Text for analysis:
===============
- Type: Single-shot rifle
- Place of origin: United States

Production history
- Designer: Jules Van Langenhoven
- Designed: 1961
- Manufacturer: Daisy Outdoor Products
- Produced: 1968–1969
- No. built: 23,000

Specifications
- Cartridge: .22 caliber, caseless round
- Cartridge weight: 29 grains (1.9 g) bullet
- Caliber: .22 in (5.6 mm)
- Action: Compressed air to ignite cartridge
- Muzzle velocity: 1,150 feet per second (350 m/s)
- Feed system: Single shot
- Sights: Front post, rear leaf sight

= Daisy V/L =

The Daisy V/L was the first production rifle for caseless ammunition. It was released in 1968 by Daisy Outdoor Products.

In 1961, Cass Hough, the president of Daisy Heddon division of Victor Comptometer, purchased the design of a new firearm system. The new system was developed by a Belgian chemist named Jules Van Langenhover. The new gun would be known as the Daisy V/L rifle.
===============
Records shown:
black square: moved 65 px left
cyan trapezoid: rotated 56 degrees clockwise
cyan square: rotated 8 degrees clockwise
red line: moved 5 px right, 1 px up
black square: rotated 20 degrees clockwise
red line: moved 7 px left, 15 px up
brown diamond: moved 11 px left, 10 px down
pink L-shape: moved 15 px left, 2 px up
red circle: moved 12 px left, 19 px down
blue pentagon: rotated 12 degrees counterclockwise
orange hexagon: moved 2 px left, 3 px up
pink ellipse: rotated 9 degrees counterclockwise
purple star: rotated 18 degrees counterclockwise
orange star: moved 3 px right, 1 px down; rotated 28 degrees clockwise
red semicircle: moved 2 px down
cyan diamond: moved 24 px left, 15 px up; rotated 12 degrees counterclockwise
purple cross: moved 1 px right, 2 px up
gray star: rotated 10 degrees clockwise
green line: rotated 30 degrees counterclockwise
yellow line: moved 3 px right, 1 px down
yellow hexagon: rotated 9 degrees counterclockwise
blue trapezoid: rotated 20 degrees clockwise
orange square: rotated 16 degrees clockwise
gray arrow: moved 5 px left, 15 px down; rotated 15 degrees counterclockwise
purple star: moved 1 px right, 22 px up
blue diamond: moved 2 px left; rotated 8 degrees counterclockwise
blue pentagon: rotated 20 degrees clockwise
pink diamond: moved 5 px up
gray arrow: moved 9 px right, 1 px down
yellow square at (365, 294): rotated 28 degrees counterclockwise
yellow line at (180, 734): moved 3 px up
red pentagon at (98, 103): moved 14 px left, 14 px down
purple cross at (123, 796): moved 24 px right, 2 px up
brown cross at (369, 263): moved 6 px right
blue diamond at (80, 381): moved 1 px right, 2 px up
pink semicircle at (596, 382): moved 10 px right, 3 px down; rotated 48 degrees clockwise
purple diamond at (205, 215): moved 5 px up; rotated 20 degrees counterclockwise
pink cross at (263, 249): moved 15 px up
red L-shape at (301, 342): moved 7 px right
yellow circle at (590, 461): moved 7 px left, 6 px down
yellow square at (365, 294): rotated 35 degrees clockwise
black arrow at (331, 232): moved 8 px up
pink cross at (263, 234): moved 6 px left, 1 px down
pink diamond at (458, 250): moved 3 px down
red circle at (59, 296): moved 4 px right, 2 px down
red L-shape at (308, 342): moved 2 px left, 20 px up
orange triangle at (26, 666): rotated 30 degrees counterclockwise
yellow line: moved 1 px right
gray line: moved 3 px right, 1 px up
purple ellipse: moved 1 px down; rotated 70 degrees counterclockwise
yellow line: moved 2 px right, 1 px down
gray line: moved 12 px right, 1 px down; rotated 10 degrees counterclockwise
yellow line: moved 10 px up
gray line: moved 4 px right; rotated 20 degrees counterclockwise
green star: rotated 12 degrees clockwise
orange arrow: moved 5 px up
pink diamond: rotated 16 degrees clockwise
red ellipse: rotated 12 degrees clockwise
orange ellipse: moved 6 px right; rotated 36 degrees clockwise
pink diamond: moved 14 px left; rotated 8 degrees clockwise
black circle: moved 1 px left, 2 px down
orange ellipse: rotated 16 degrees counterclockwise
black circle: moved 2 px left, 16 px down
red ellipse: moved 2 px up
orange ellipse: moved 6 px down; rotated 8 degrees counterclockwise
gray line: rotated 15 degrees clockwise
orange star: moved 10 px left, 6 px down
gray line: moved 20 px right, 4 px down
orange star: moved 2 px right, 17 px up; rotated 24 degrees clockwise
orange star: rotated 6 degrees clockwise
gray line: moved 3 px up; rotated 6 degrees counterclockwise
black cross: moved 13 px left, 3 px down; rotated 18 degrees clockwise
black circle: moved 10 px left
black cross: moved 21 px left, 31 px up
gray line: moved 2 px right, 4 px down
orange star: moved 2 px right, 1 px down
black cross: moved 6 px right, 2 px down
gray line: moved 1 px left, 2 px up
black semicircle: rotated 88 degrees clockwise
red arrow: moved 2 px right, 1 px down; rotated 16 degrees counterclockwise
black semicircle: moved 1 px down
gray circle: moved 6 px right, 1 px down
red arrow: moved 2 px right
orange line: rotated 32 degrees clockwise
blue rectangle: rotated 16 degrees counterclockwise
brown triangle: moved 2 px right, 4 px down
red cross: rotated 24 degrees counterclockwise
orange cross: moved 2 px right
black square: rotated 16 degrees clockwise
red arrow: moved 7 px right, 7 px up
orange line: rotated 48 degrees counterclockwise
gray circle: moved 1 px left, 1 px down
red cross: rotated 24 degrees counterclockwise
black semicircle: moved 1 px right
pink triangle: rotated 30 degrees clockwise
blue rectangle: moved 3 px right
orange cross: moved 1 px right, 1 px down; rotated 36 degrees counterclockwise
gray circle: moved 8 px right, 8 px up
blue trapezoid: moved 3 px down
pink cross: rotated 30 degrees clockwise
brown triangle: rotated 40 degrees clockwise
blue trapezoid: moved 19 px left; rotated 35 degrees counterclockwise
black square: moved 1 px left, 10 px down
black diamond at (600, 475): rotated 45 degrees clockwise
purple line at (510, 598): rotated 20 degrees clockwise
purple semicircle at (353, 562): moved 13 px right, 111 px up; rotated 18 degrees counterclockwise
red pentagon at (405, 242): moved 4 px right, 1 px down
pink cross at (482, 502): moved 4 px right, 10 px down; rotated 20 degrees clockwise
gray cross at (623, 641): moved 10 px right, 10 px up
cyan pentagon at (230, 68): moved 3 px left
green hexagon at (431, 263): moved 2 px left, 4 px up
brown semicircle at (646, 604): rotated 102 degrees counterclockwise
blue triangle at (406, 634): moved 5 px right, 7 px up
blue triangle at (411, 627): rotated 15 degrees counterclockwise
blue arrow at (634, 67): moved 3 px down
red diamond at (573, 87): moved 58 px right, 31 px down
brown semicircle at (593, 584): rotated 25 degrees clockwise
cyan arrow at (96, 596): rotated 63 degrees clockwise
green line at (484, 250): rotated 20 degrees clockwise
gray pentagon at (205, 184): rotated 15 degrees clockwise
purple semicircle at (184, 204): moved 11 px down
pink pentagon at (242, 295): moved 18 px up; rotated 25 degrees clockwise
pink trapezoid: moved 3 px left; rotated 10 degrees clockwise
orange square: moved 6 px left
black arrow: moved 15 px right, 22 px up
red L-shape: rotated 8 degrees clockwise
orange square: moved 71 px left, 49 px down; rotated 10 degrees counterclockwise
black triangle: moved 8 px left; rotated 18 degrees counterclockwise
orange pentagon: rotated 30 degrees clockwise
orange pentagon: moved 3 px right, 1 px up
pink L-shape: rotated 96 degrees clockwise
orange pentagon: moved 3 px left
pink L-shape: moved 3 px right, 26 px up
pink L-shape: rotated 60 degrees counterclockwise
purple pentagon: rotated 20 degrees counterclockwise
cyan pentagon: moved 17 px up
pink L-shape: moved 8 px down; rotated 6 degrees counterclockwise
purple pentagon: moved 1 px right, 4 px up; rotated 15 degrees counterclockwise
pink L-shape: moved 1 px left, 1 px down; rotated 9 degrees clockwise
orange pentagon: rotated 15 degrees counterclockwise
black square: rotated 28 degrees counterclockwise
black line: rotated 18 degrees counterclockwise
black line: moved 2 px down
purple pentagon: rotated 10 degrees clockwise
===============
Exercise objective: Resume the Daisy V/L rifle article, picking up right after its last sentence.

Answer space:
The Daisy V/L ammunition consisted of a .22 caliber bullet with a small cylinder of propellant on the back, and no primer. The rifle resembled a typical spring-air rifle, but the 2,000 F high-pressure air served not only to propel the projectile, but also to ignite the propellant on the back of the Daisy V/L cartridge. The rifle uses a small, unique, and well designed part called an Obturator (obturator/ignitor) to compress the air as it is pushed through a tiny hole. This air is heated as it is pushed through the small hole enough to ignite the powder of the caseless round.

The Daisy V/L rifles and ammunition were discontinued in 1969 after the US Bureau of Alcohol, Tobacco, Firearms and Explosives ruled that they constituted a firearm, and Daisy, which was not licensed to manufacture firearms, decided to discontinue manufacture rather than become a firearms manufacturer. About 23,000 of the rifles were made before production ceased.

The Daisy V/L rifle and ammunition has been added to the ATF Curio & Relic list.